Un futur possible
Nous voici plongés dans un futur proche. Les démocraties occidentales ont trouvé une réponse à leur crise en confiant leur gouvernance à des premiers ministres virtuels, des IA qui décident de tout. A l’est, le président de la Fédération (de Russie) a trouvé le moyen de conjurer la mort en téléchargeant sa conscience dans un corps plus jeune, le tout surveillé par son médecin, Nikolaï Agapov, dont la famille vit en Italie.

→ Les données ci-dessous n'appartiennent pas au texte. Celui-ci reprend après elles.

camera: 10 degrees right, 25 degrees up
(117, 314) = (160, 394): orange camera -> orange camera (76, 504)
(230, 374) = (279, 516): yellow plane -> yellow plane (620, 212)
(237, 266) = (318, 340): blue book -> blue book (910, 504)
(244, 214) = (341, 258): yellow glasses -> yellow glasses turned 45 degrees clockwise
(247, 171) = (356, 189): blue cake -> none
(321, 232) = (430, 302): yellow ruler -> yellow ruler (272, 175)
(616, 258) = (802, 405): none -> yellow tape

Mais voilà que les IA qui dirigent l’Europe occidentale commencent à devenir incohérentes, sous les yeux de Nourlan qui assiste impuissant à la crise. Du côté de la fédération, Lilia a l’intention de déjouer les beaux plans du président de la Fédération. Et puis il y a Zoïa et son livre, interdit par la Fédération mais lu partout ailleurs. Bref, un monde s’effondre, c’est peut-être la meilleure des solutions !

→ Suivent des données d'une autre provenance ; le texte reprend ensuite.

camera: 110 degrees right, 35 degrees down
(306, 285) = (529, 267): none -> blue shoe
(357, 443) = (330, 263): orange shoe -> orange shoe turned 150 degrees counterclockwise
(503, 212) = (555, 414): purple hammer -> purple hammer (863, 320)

De la bonne « Speculative-fiction »
On a découvert Ray Nayler avec l’excellent recueil Protectorats qui a fait naître beaucoup d’espoirs en lui, confirmés par la novella Défense d’extinction, prix Hugo en 2025 du meilleur roman court (plus que mérité). Où repose la hache se rattache à la « Speculative-fiction », un courant SF très populaire dans les années soixante et soixante-dix du siècle précédent. Ray Nayler imagine un monde très proche du nôtre, au bord de l’effondrement, avec des IA qui tombent malades et un président de la Fédération (de Russie) qui rêve d’immortalité (il ne sera pas déçu du voyage le bougre !). L’intrigue est bien tournée, l’histoire bien écrite, avec une fin douce-amère en adéquation avec notre monde. Car Où repose la hache parle beaucoup de notre époque et de ses impasses, comme toute SF digne de ce nom. Excellent roman.